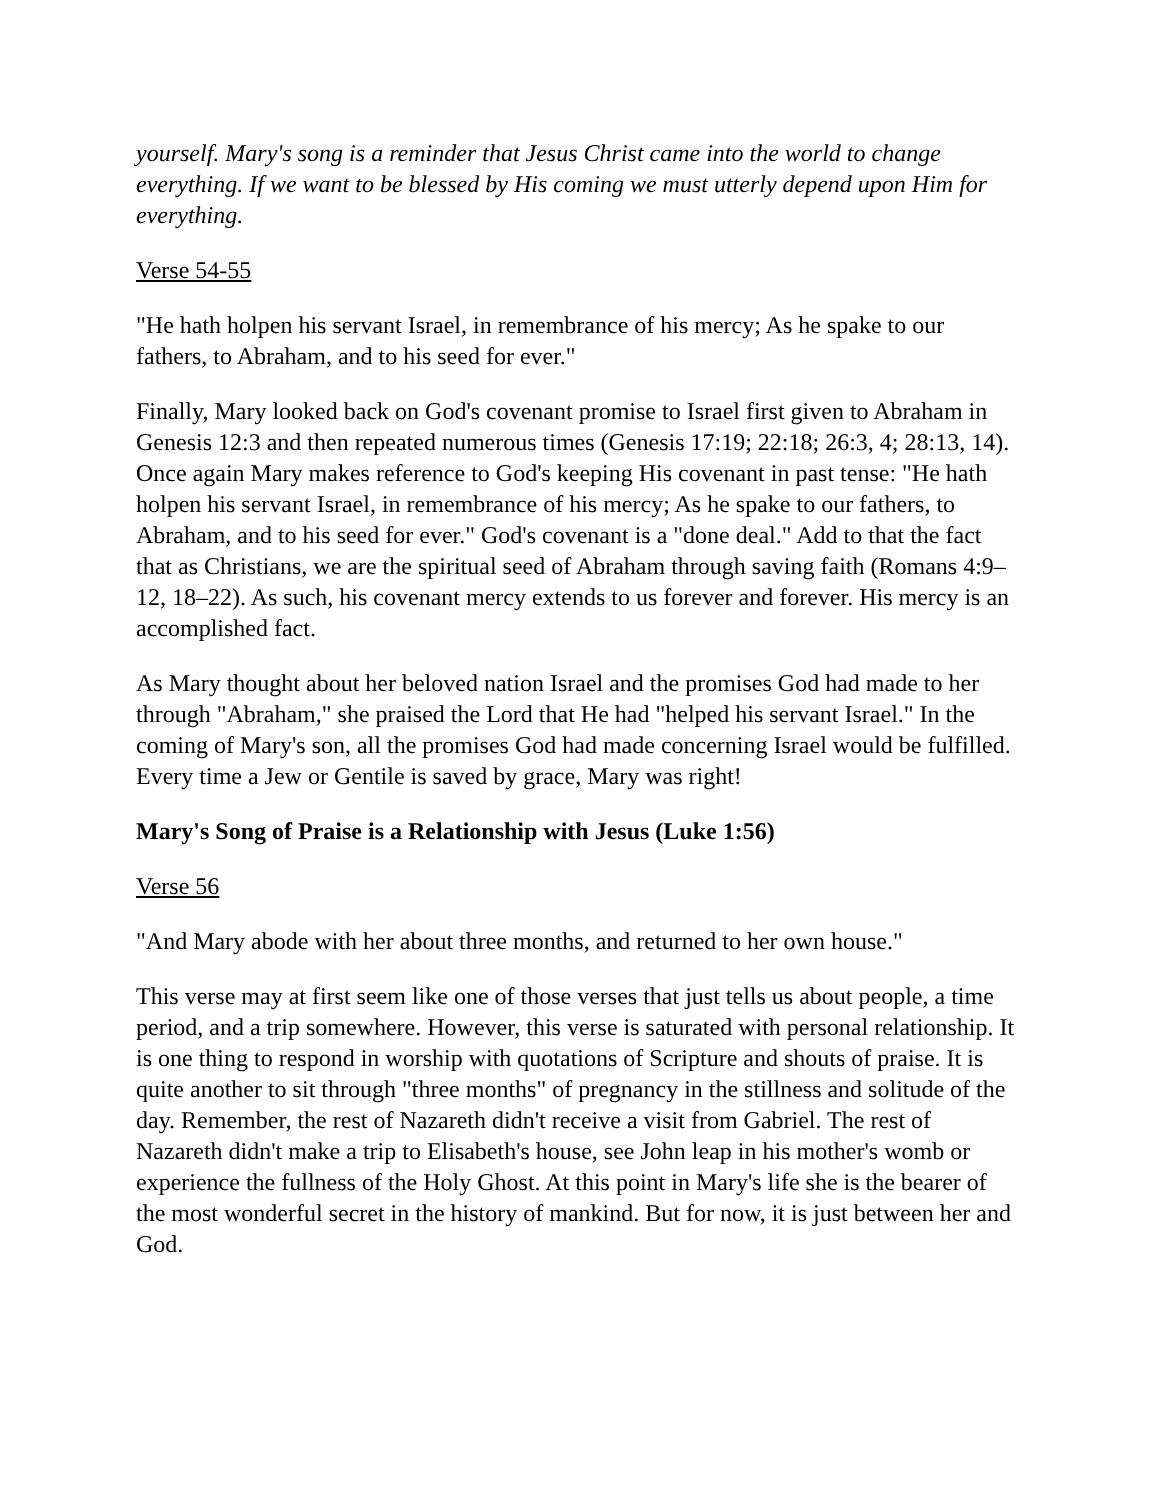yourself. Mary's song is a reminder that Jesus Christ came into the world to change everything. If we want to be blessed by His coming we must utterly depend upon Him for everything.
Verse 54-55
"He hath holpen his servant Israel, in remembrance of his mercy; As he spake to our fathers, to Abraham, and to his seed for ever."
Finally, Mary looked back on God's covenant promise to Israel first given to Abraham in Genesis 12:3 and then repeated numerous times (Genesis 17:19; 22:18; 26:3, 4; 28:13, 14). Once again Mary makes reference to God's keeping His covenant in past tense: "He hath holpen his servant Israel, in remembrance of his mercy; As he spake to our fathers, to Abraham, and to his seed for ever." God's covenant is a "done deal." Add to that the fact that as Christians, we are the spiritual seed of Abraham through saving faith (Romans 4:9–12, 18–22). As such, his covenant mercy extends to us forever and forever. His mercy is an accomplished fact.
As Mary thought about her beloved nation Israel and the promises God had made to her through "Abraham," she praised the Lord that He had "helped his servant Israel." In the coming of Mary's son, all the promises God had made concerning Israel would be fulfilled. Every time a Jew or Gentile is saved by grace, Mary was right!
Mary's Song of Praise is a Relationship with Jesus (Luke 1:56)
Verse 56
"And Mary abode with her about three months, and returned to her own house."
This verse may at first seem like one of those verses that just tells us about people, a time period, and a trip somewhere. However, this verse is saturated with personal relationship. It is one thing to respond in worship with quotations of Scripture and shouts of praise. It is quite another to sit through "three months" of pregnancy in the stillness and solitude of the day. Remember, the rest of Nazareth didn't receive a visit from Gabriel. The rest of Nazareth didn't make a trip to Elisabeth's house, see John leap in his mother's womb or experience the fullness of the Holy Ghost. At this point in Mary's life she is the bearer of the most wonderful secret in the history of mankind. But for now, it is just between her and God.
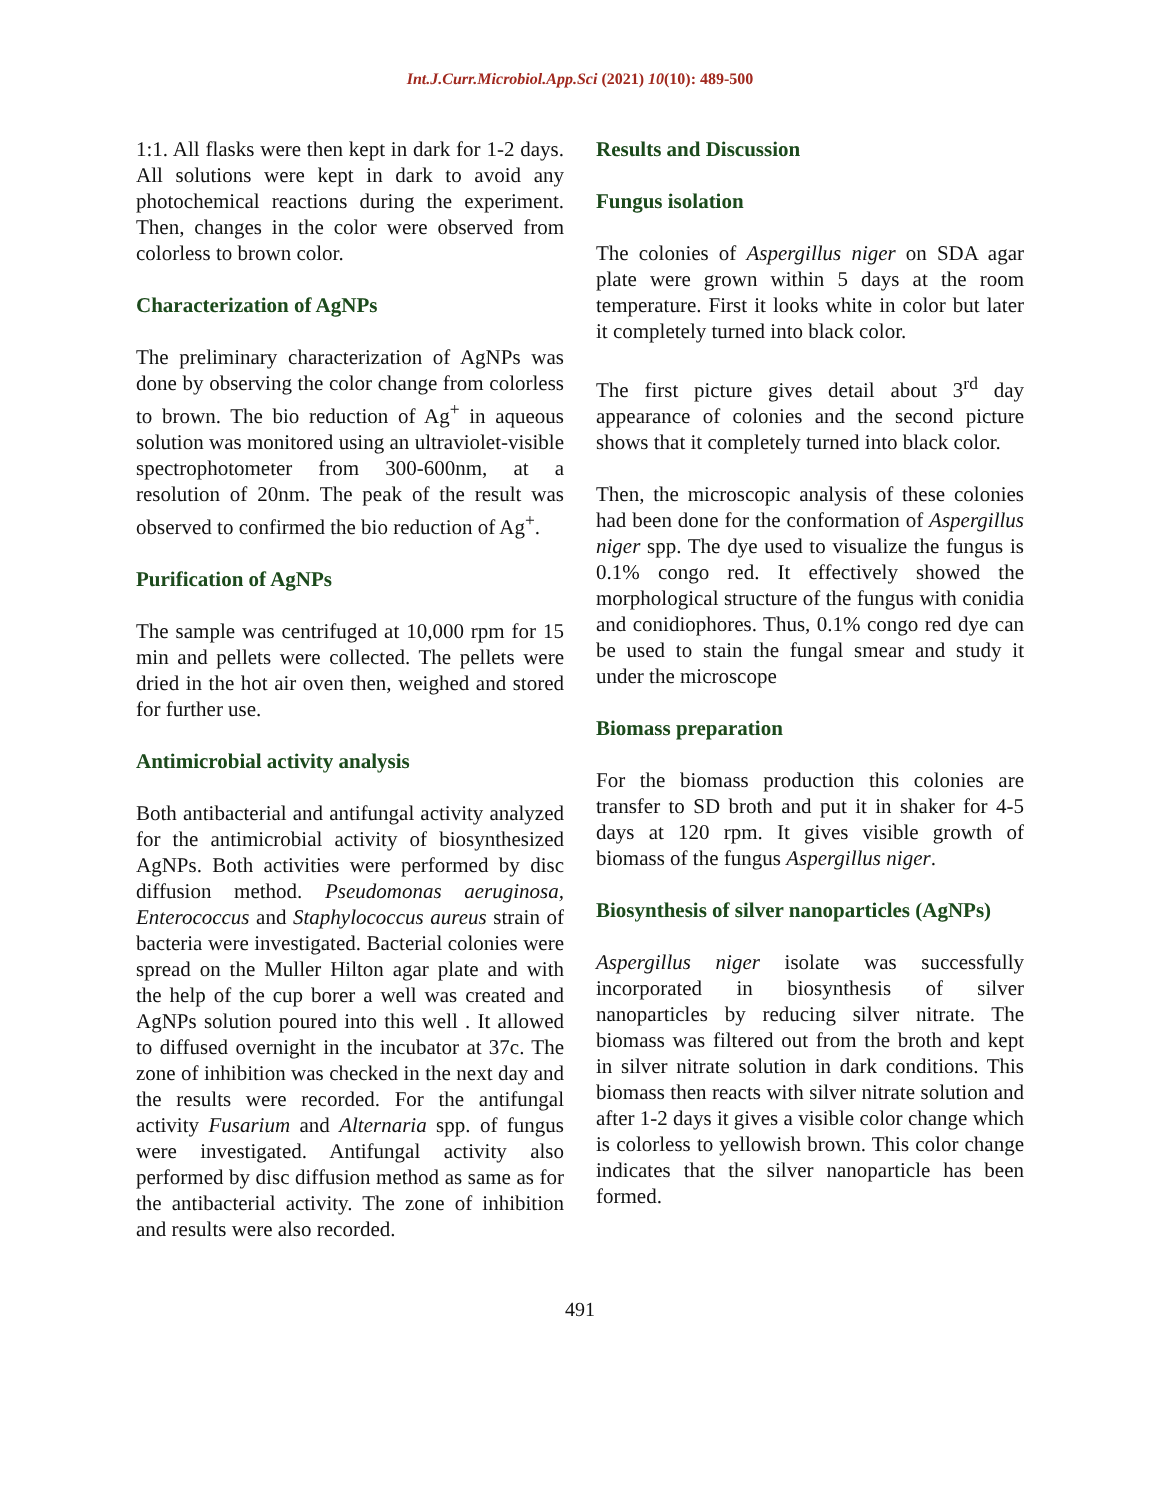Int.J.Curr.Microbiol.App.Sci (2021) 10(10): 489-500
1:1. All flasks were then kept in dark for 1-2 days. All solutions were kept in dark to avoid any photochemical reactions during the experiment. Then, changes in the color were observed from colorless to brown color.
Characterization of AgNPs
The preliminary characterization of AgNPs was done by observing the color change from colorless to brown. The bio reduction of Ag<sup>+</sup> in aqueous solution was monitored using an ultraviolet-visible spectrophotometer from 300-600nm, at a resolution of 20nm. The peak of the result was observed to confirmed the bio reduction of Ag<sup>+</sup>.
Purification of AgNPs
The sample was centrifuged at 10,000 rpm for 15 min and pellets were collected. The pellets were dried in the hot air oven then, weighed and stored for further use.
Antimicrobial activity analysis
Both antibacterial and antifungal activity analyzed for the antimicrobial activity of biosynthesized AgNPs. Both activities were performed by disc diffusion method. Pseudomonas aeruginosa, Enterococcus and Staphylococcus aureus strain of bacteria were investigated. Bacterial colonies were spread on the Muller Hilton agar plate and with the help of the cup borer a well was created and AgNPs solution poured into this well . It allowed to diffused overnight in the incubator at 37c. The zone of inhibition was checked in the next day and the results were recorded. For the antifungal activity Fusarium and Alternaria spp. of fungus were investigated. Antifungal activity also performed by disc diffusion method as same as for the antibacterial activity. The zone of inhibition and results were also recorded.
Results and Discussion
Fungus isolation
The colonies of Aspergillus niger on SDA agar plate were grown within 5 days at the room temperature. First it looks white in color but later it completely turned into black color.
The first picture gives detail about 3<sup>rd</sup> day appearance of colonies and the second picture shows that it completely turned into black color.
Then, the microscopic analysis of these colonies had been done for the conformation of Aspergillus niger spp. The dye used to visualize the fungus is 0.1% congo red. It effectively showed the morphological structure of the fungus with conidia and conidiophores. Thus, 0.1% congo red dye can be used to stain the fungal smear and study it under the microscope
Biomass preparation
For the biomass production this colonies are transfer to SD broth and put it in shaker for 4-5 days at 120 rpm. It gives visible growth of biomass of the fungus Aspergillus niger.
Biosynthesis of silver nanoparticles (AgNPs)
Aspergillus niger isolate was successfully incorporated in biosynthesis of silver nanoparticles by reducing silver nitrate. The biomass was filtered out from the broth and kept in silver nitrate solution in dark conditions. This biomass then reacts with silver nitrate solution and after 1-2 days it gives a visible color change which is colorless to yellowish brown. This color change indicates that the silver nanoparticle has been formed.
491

········

> **What to produce**
Among the lines of the material, find those that hold the word "dark" and copy them.

> **Exercise result**
1:1. All flasks were then kept in dark for 1-2 days. All solutions were kept in dark to avoid any photochemical reactions during the experiment. Then, changes in the color were observed from colorless to brown color.
Aspergillus niger isolate was successfully incorporated in biosynthesis of silver nanoparticles by reducing silver nitrate. The biomass was filtered out from the broth and kept in silver nitrate solution in dark conditions. This biomass then reacts with silver nitrate solution and after 1-2 days it gives a visible color change which is colorless to yellowish brown. This color change indicates that the silver nanoparticle has been formed.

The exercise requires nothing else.